═════ RECORDS PROVIDED
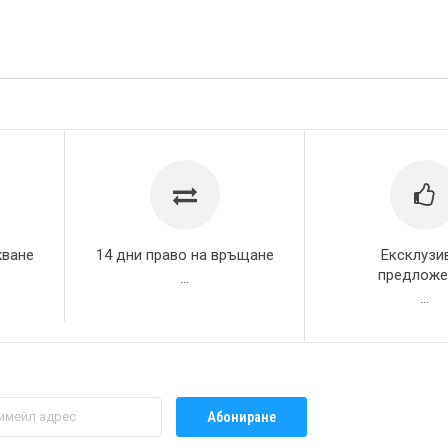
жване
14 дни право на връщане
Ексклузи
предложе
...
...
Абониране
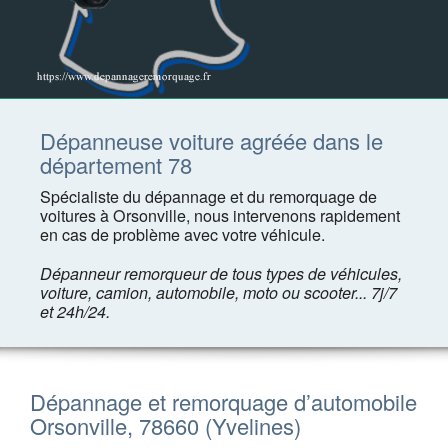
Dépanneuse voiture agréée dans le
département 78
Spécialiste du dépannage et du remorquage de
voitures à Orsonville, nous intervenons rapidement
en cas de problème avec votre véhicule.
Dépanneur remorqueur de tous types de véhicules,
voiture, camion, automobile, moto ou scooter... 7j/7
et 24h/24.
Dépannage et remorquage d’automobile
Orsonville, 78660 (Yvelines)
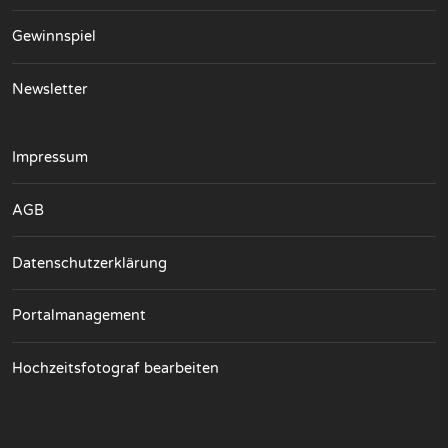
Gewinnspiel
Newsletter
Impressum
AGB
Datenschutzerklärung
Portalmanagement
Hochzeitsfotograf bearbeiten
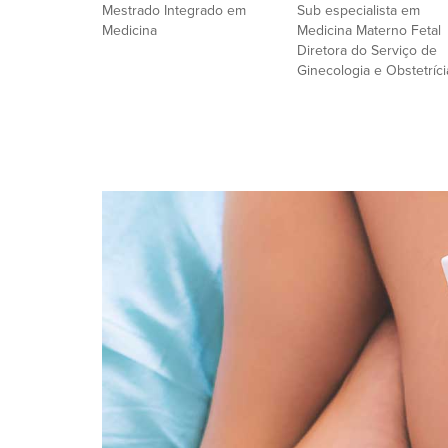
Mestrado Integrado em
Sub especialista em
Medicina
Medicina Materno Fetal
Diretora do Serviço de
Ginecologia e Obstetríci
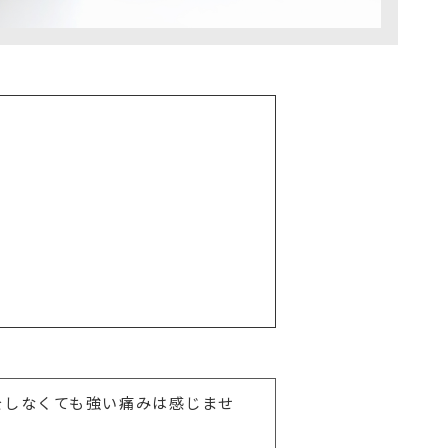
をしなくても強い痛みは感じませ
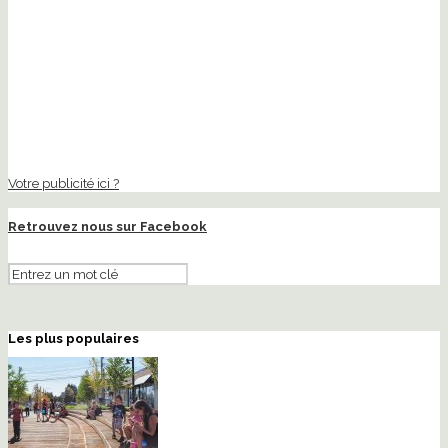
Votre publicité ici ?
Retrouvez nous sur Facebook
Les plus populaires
══════════
PROBLEM TO WORK ON:
Copy out the text read from each item above, line for line and with no changes. Leave the pictures out of your answer.

RESULT BELOW:
жване
14 дни право на връщане
Ексклузи
предложе
...
...
Абониране
Dépanneuse voiture agréée dans le
département 78
Spécialiste du dépannage et du remorquage de
voitures à Orsonville, nous intervenons rapidement
en cas de problème avec votre véhicule.
Dépanneur remorqueur de tous types de véhicules,
voiture, camion, automobile, moto ou scooter... 7j/7
et 24h/24.
Dépannage et remorquage d’automobile
Orsonville, 78660 (Yvelines)
Gewinnspiel
Newsletter
Impressum
AGB
Datenschutzerklärung
Portalmanagement
Hochzeitsfotograf bearbeiten
Mestrado Integrado em
Sub especialista em
Medicina
Medicina Materno Fetal
Diretora do Serviço de
Ginecologia e Obstetríci
をしなくても強い痛みは感じませ
Votre publicité ici ?
Retrouvez nous sur Facebook
Les plus populaires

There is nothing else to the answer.